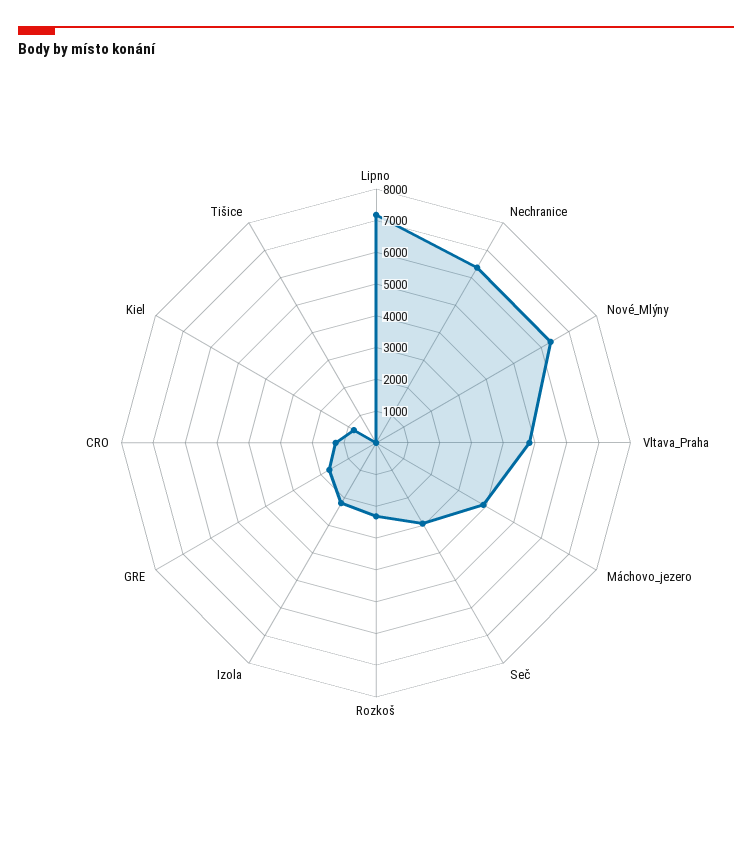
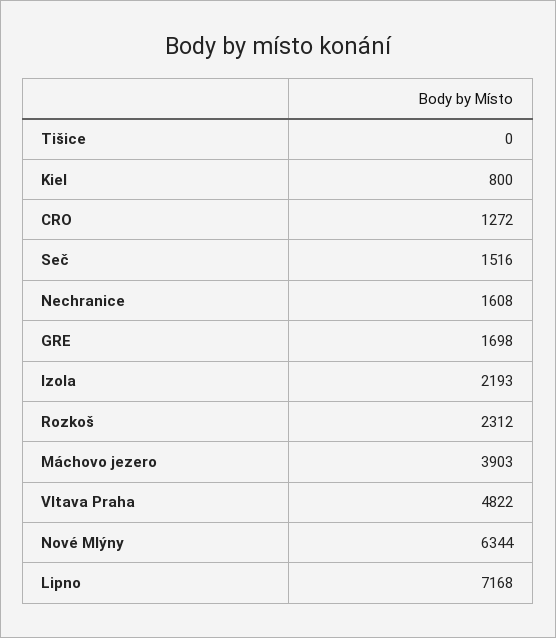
  {
    "Lipno": 7168,
-   "Nechranice": 6500,
+   "Nechranice": 1608,
    "Nové_Mlýny": 6344,
    "Vltava_Praha": 4822,
    "Máchovo_jezero": 3903,
-   "Seč": 3000,
+   "Seč": 1516,
    "Rozkoš": 2312,
    "Izola": 2193,
    "GRE": 1698,
    "CRO": 1272,
    "Kiel": 800,
    "Tišice": 0
  }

◇ ◇ ◇ ◇ ◇

YOUR INSTRUCTIONS =
Each word of the data should be repeated exactly, and the pictures left out.

TASK RESPONSE =
  {
    "Lipno": 7168,
-   "Nechranice": 6500,
+   "Nechranice": 1608,
    "Nové_Mlýny": 6344,
    "Vltava_Praha": 4822,
    "Máchovo_jezero": 3903,
-   "Seč": 3000,
+   "Seč": 1516,
    "Rozkoš": 2312,
    "Izola": 2193,
    "GRE": 1698,
    "CRO": 1272,
    "Kiel": 800,
    "Tišice": 0
  }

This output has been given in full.